Beights’ plan, first reported by the Bonner County Daily Bee, reminded Brenda Hammond, the president of the Bonner County Human Rights Task Force, of the time in 1995 when satirist Michael Moore brought a hired-for-television chorus line of young women to sing “Stop! In the Name of Love” outside the Aryan Nations compound in Hayden. According to a Spokesman-Review article from the time, the racially diverse 12-member dance troupe was joined by an actor dressed as a rabbi and a clown handing out heart-shaped red balloons.
A similar tactic might help to silence Rhodes, a 49-year-old California transplant who enthusiastically declares in his videos that he’s broadcasting from “very white, very racist North Idaho.”
Regardless of whether the clowns actually come to Sandpoint, Hammond said, it’s a good plan to “fight hate with love.”
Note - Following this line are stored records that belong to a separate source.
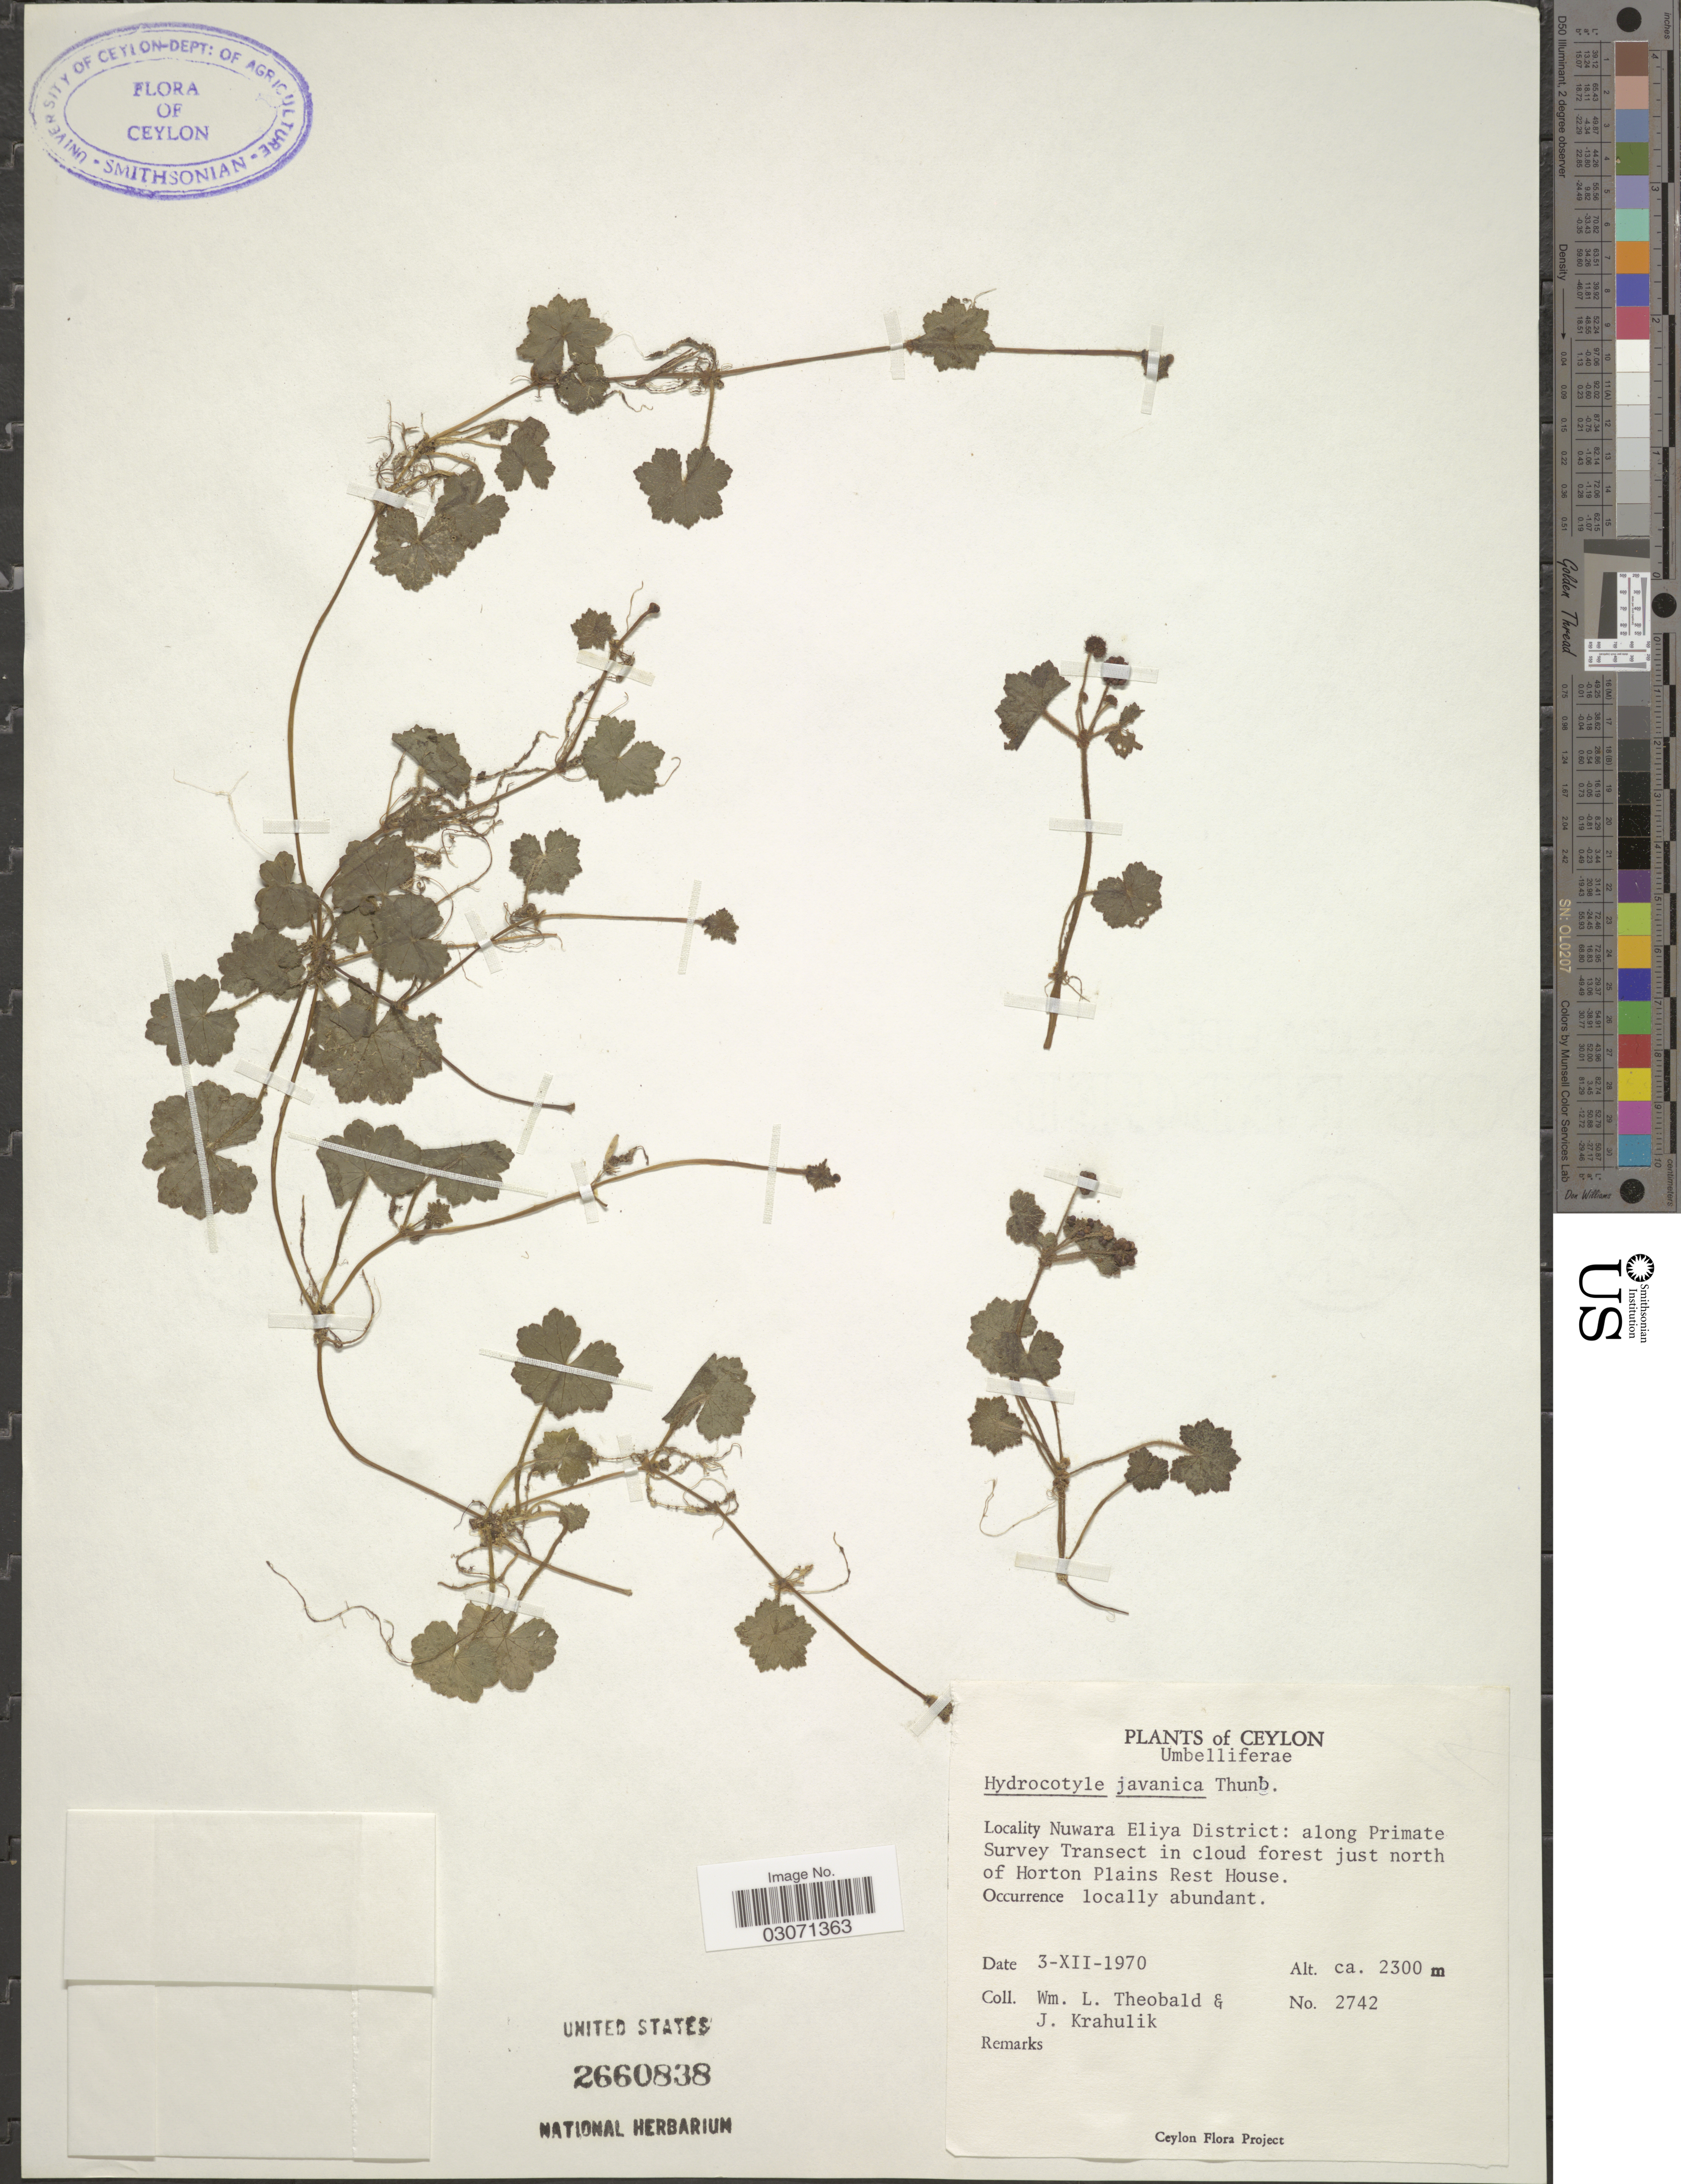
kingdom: Plantae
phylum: Tracheophyta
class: Magnoliopsida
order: Apiales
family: Araliaceae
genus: Hydrocotyle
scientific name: Hydrocotyle javanica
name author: Thunb.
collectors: W. L. Theobald & J. Krahulik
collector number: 2742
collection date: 1970-12-03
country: Sri Lanka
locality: Ceylon. Nuwara Eliya District: along Primate Survey Transect in cloud forest just north of Horton Plains Rest House.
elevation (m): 2300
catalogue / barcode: US 2660838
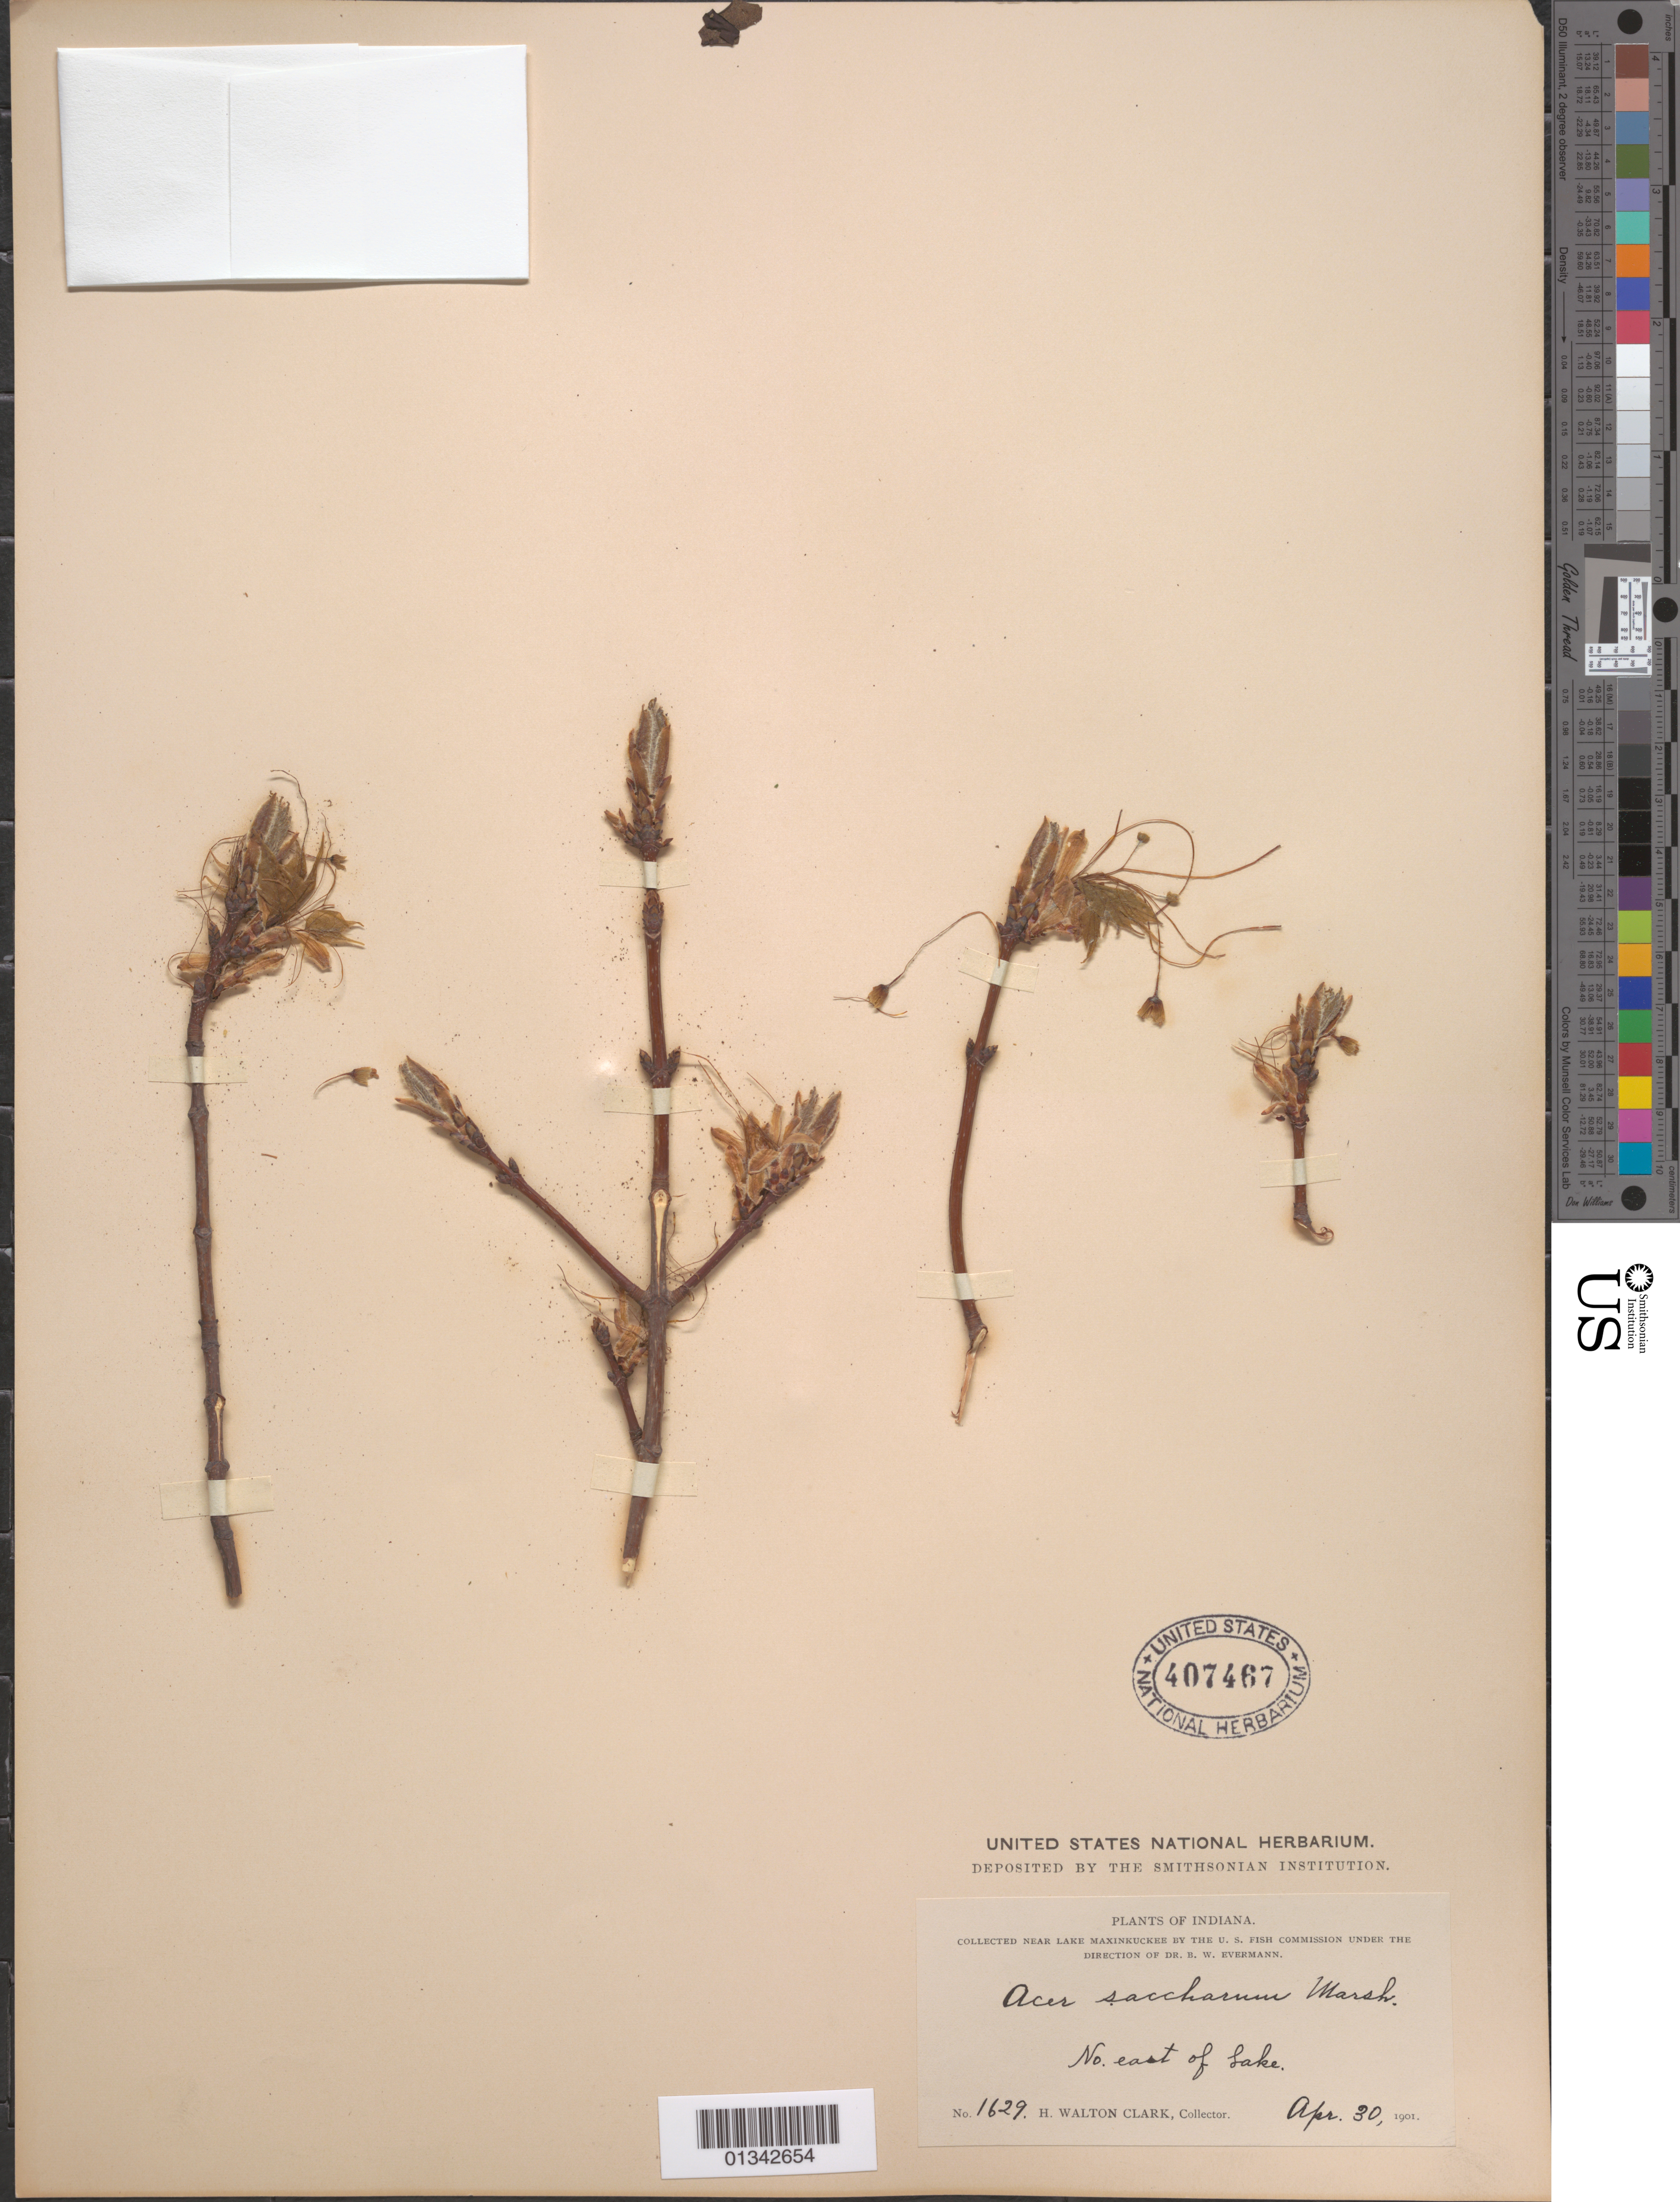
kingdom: Plantae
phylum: Tracheophyta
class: Magnoliopsida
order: Sapindales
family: Sapindaceae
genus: Acer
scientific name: Acer saccharum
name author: Marshall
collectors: H. W. Clark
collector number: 1629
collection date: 1901-04-30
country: United States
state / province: Indiana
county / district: Marshall County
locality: Lake Maxinkuckee, NE of lake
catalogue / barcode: US 407467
“Our task force has been dealing with a variety of flavors of hate groups for decades,” she said. “We’ve tried to send the message for 20 years that this is not a place to grow hate. It’s not a fertile place for that kind of ideology, and we’ve proven that over the years. A lot of groups have come and left.”
Beights’ plans have made headlines before, and many have assumed he’s an experienced accordion player who would force racists to face the music. Speaking to The Spokesman-Review, he sought to correct the record.
“I never said that I played the accordion,” he said. But his father-in-law plays the instrument, as does one of his sons.
“I’m an accordion owner, and so I know how to press the buttons and things like that. But I just think it’s a classically hilarious instrument,” he said. “And I can’t think of a better instrument to play across from Scott Rhodes’ house to show him how it feels when the phone starts ringing and there’s a robot on the other end.”